Records supplied:
○ ○ ○ ○
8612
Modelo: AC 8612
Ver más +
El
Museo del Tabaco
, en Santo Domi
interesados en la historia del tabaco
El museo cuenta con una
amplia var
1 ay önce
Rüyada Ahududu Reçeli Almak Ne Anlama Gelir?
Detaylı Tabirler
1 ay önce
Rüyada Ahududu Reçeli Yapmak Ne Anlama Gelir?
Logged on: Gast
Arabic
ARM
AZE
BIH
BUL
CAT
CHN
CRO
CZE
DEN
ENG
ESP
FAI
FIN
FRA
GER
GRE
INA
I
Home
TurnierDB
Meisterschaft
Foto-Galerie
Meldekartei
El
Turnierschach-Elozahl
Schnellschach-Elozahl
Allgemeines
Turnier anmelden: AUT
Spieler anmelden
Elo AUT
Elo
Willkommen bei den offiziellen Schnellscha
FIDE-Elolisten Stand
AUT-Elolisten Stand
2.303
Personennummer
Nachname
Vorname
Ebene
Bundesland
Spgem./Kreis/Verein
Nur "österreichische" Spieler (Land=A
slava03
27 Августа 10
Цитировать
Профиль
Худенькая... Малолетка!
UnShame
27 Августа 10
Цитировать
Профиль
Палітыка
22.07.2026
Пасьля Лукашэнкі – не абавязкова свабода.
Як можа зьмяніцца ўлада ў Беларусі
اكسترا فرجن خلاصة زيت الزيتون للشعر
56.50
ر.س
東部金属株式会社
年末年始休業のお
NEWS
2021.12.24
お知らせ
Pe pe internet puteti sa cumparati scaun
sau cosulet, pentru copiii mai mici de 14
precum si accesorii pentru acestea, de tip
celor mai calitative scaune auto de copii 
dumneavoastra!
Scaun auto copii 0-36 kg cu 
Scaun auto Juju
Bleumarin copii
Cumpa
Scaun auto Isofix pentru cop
○ ○ ○ ○
Task statement: Count the lines in the material above that contain the string "Elolisten", with letter case taken into account. Reply with the number alone.

Answer for the task: 2